I hesitated about writing this post, because on one hand, I want to share authentically because this is part of this stage. On the other hand, I don’t want to seem as if I’m venting, because that’s not my intent. I have the ability to process negative experiences without sharing them here, but I think there’s value in sharing different aspects of a stage of life.
Avivah, I so connected to your writing and feelings. Bh’ also have married children, (not as many as you) and I know they really appreciate what I do for the families, Shabbatot, Chaggim. I did make a couple rules the past year. I can’t have the parents, and my grandkids here all at once. For me its too hard, overwhelming. We have each couple with their children and we get together when there is a birthday, or other Chaggim we can meet at a park. I am getting older and I can’t handle the noise level anymore. I try to sit with my grandkids and play, read to them, and have fun. If I am not feeling well, (unfortunately the past year has been like that) I tell them I need to rest a bit. I am always happy when the adult parents can take a break, but I see I have my limits also. I am learning to be more open, and our adult children are also learning how to deal with my limitations.
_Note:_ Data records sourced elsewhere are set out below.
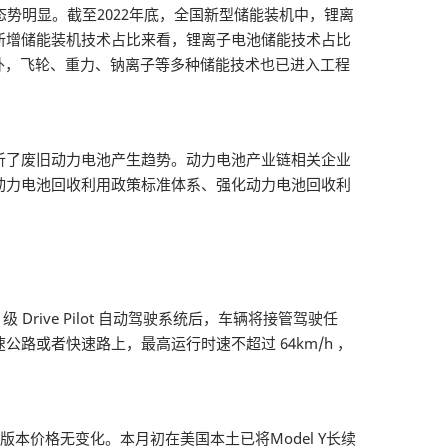
势明显。截至2022年底，全国新型储能装机中，锂离
022年新增储能装机技术占比来看，锂离子电池储能技术占比
。此外，飞轮、重力、钠离子等多种储能技术也已进入工程
析了废旧动力电池产生趋势。动力电池产业链相关企业
动力电池回收利用政策标准体系、强化动力电池回收利
rive Pilot 自动驾驶系统后，车辆将接管驾驶任
或者快速路上，最高运行时速不超过 64km/h ，
）
航版本价格无变化。本月初在美国本土已将Model Y长续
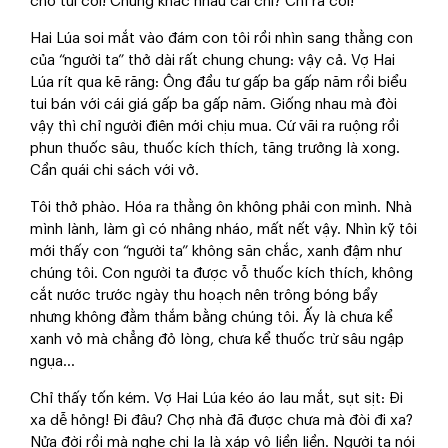
cho tui coi! Chúng khác nhau cái chi? Chỉ ra coi!
Hai Lúa soi mắt vào đám con tôi rồi nhìn sang thằng con
của “người ta” thở dài rất chung chung: vậy cả. Vợ Hai
Lúa rít qua kẽ răng: Ông đầu tư gấp ba gấp năm rồi biểu
tui bán với cái giá gấp ba gấp năm. Giống nhau mà đòi
vậy thì chỉ người điên mới chịu mua. Cứ vãi ra ruộng rồi
phun thuốc sâu, thuốc kích thích, tăng trưởng là xong.
Cần quái chi sách với vở.
Tôi thở phào. Hóa ra thằng ôn không phải con mình. Nhà
mình lành, làm gì có nhâng nháo, mất nết vậy. Nhìn kỹ tôi
mới thấy con “người ta” không săn chắc, xanh đậm như
chúng tôi. Con người ta được vỗ thuốc kích thích, không
cắt nước trước ngày thu hoạch nên trông bóng bẩy
nhưng không đằm thắm bằng chúng tôi. Ấy là chưa kể
xanh vỏ mà chẳng đỏ lòng, chưa kể thuốc trừ sâu ngập
ngụa...
Chỉ thấy tốn kém. Vợ Hai Lúa kéo áo lau mắt, sụt sịt: Đi
xa dễ hỏng! Đi đâu? Chợ nhà đã được chưa mà đòi đi xa?
Nửa đời rồi mà nghe chi lạ là xáp vô liền liền. Người ta nói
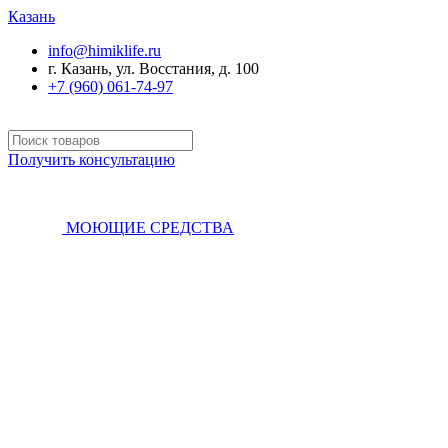
Казань
info@himiklife.ru
г. Казань, ул. Восстания, д. 100
+7 (960) 061-74-97
Получить консультацию
МОЮЩИЕ СРЕДСТВА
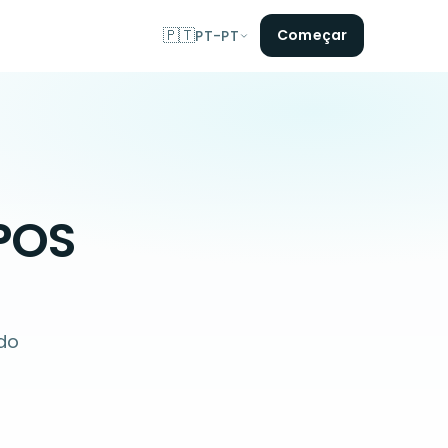
🇵🇹
Começar
PT-PT
 POS
 do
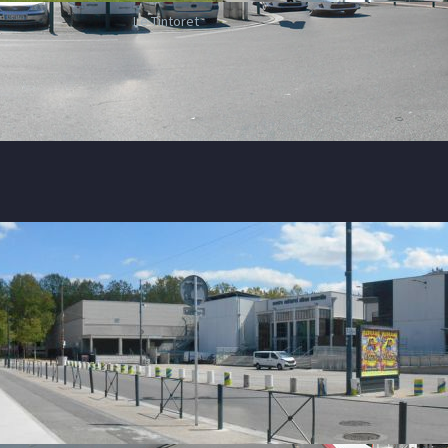
Le Tintoret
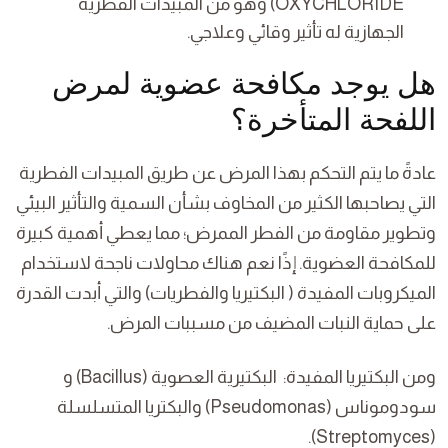
OXYCHLORIDE) وهو من المبيدات الفطرية
الجهازية له تأثير وقائي وعلاجي.
هل يوجد مكافحة عضوية لمرض
اللفحة المتأخرة؟
عادةً ما يتم التحكم بهذا المرض عن طريق المبيدات الفطرية
التي يصاحبها الكثير من المخاوف بشأن السمية والتأثير البيئي
وتطوير مقاومة من الفطر الممرض؛ مما يعطي أهمية كبيرة
للمكافحة العضوية. إذًا نعم هناك محاولات ناجحة لاستخدام
الميكروبات المفيدة ( البكتيريا والفطريات) والتي أبدت القدرة
على حماية النبات المضيف من مسببات المرض.
ومن البكتيريا المفيدة: البكتيرية العصوية (Bacillus) و
سودوموناس (Pseudomonas) والبكتريا المتسلسلة
(Streptomyces).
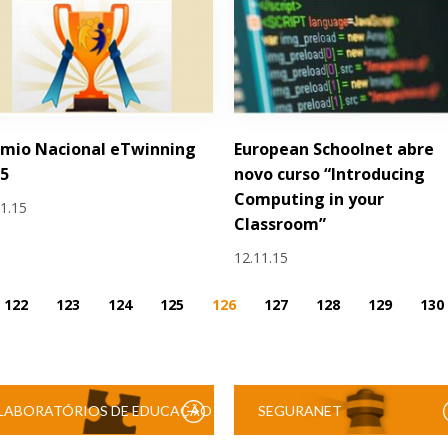
émio Nacional eTwinning
European Schoolnet abre
15
novo curso “Introducing
Computing in your
11.15
Classroom”
12.11.15
122
123
124
125
126
127
128
129
130
LABORATÓRIOS DE EDUCAÇÃO
SEGURANET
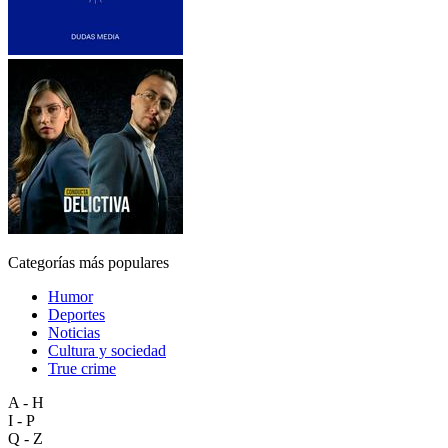
Categorías más populares
Humor
Deportes
Noticias
Cultura y sociedad
True crime
A - H
I - P
Q - Z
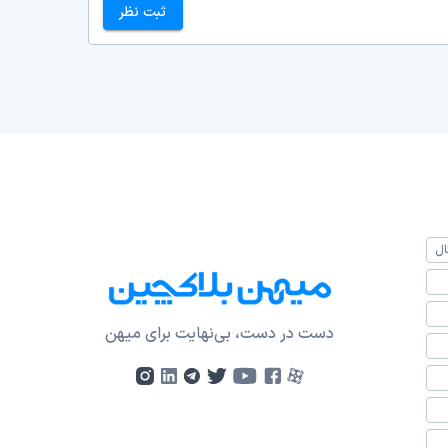
ثبت نظر
ال
دست در دست، بی‌نهایت برای میهن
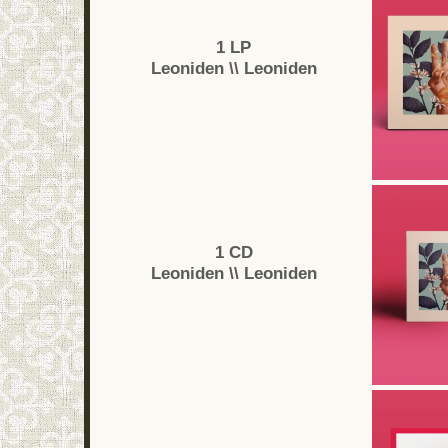
1 LP
Leoniden \\ Leoniden
1 CD
Leoniden \\ Leoniden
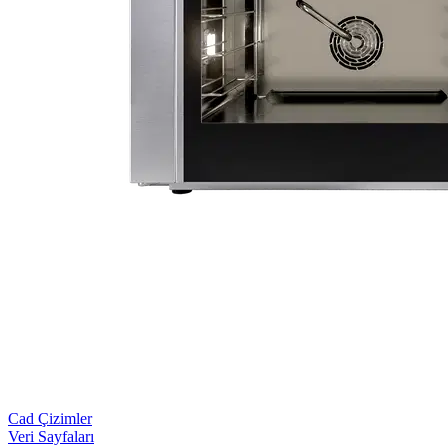
Cad Çizimler
Veri Sayfaları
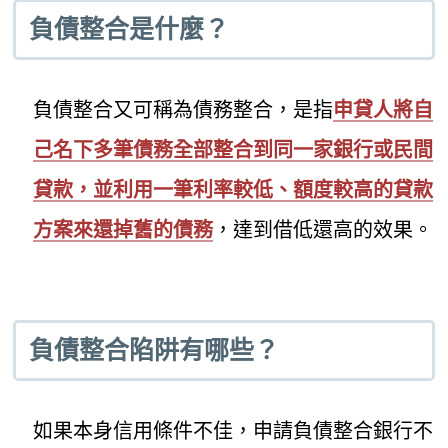
負債整合是什麼？
負債整合又可稱為債務整合，是指
申貸人將自
己名下多筆債務全部整合到同一家銀行或民間
貸款，並利用一筆利率較低、額度較高的貸款
方案來還掉舊的債務
，達到借低還高的效果。
負債整合陷阱有哪些？
如果本身信用條件不佳，申請負債整合銀行不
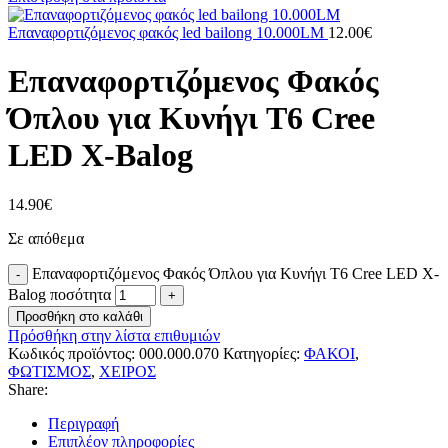
Επαναφορτιζόμενος φακός led bailong 10.000LM
12.00
€
Επαναφορτιζόμενος Φακός
Όπλου για Κυνήγι T6 Cree
LED X-Balog
14.90
€
Σε απόθεμα
Επαναφορτιζόμενος Φακός Όπλου για Κυνήγι T6 Cree LED X-
Balog ποσότητα
Προσθήκη στο καλάθι
Πρόσθήκη στην λίστα επιθυμιών
Κωδικός προϊόντος:
000.000.070
Κατηγορίες:
ΦΑΚΟΙ
,
ΦΩΤΙΣΜΟΣ
,
ΧΕΙΡΟΣ
Share:
Περιγραφή
Επιπλέον πληροφορίες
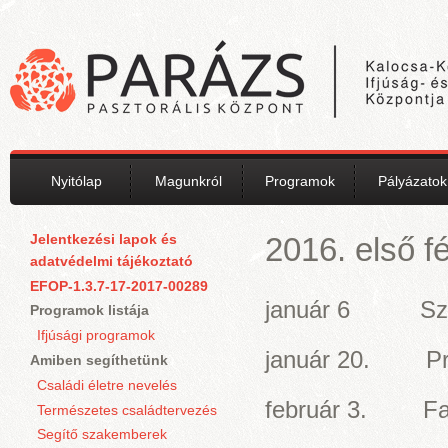
Ugrás a tartalomra
Nyitólap
Magunkról
Programok
Pályázatok
Jelentkezési lapok és
2016. első f
adatvédelmi tájékoztató
EFOP-1.3.7-17-2017-00289
január 6 Szính
Programok listája
Ifjúsági programok
január 20. Pr
Amiben segíthetünk
Családi életre nevelés
február 3. Fa
Természetes családtervezés
Segítő szakemberek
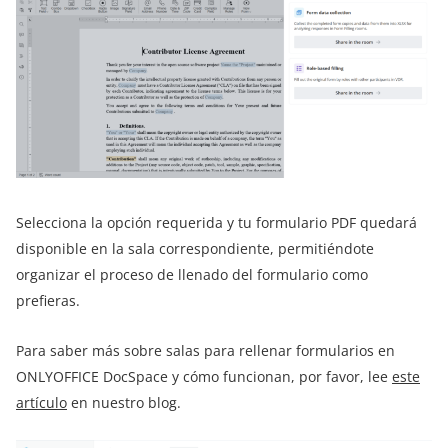
Selecciona la opción requerida y tu formulario PDF quedará
disponible en la sala correspondiente, permitiéndote
organizar el proceso de llenado del formulario como
prefieras.
Para saber más sobre salas para rellenar formularios en
ONLYOFFICE DocSpace y cómo funcionan, por favor, lee
este
artículo
en nuestro blog.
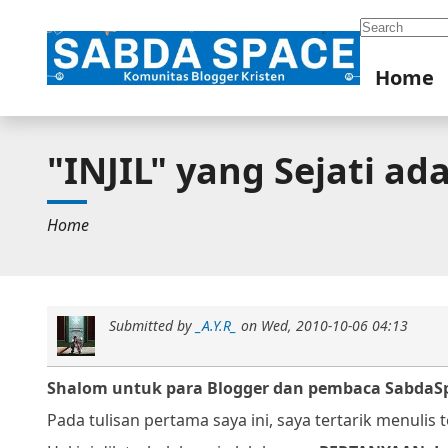
Search
Home
"INJIL" yang Sejati ada
Home
Submitted by
_A.Y.R_
on
Wed, 2010-10-06 04:13
Shalom untuk para Blogger dan pembaca SabdaS
Pada tulisan pertama saya ini, saya tertarik menulis t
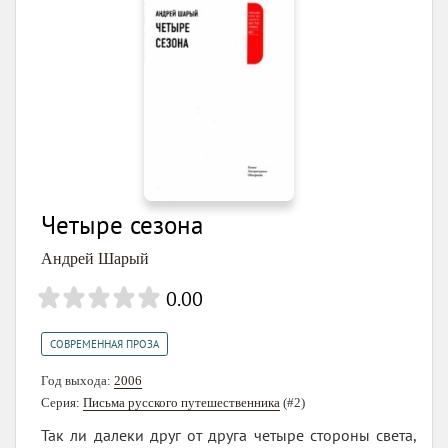
Четыре сезона
Андрей Шарый
0.00
СОВРЕМЕННАЯ ПРОЗА
Год выхода:
2006
Серия:
Письма русского путешественника
(#2)
Так ли далеки друг от друга четыре стороны света,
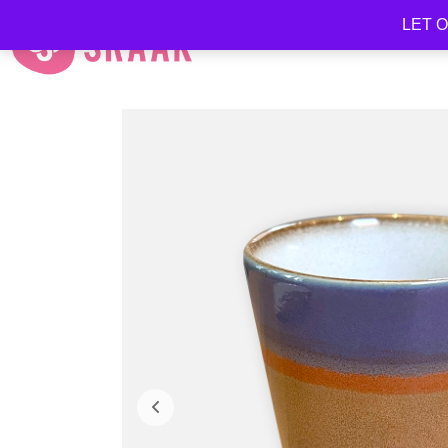
LET OP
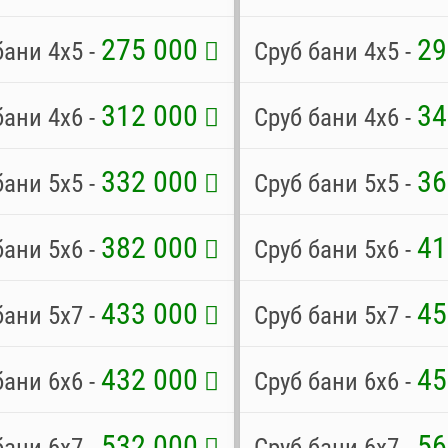
275 000
29
бани 4х5 -
Сруб бани 4х5 -
312 000
34
бани 4х6 -
Сруб бани 4х6 -
332 000
36
бани 5х5 -
Сруб бани 5х5 -
382 000
41
бани 5х6 -
Сруб бани 5х6 -
433 000
45
бани 5х7 -
Сруб бани 5х7 -
432 000
45
бани 6х6 -
Сруб бани 6х6 -
532 000
56
бани 6х7 -
Сруб бани 6х7 -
Hi! Long time reader, haven’t commented in a while! So beautiful to watch the family grow! These are normal growing pains! Definitely sounds like some adjustments are needed and you may be pleasantly surprised to see others step up to the plate, like how your oldest daughter took care of desserts! Or they may have to be more self sufficient. Some of that comes from the privilege of being part of a large family.
The best mother/mother-in-law/safta is a happy, smiling, laughing one! Keep smiling! You’re doing great!
Thank you for sharing this, Rachelli. It’s nice to know someone who is in the same stage of life understands just what I’m writing about!
For three years prior to August 2022, my energy was very impacted by the car accident I was in. I don’t like to complain and though I referenced it from time to time, have realized that it wasn’t apparent how much more limited I was as a result. When you’re not feeling well, it really makes a huge difference.
My first daugher-in-law’s mother told me, you’re going to reach a point that you just don’t want to have everyone together all at once because it’s so much noise. I didn’t yet have experience to understand that, but now I do. I hope I can continue to have as many of our children together at once for as long as they want to come, but there’s no question that it takes energy being around so many people for an extended period.
Hi Avivah,
Creating boundaries instead of letting resentment build is so wise.
I also wonder if it would be good to communicate your limitations and boundary choices to family members so they know ahead of time how things will be different, and hopefully others will offer to fill in the areas where you’re stepping back?
Kelly
I spoke to all of our adult kids prior to writing this post, to let them know about the one big change I’m making. I definitely wouldn’t want to spring it out of the blue on them.
So far my experience is that when I’m clear about my boundaries, that I’m able to respectfully communicate that and have it be received pretty well.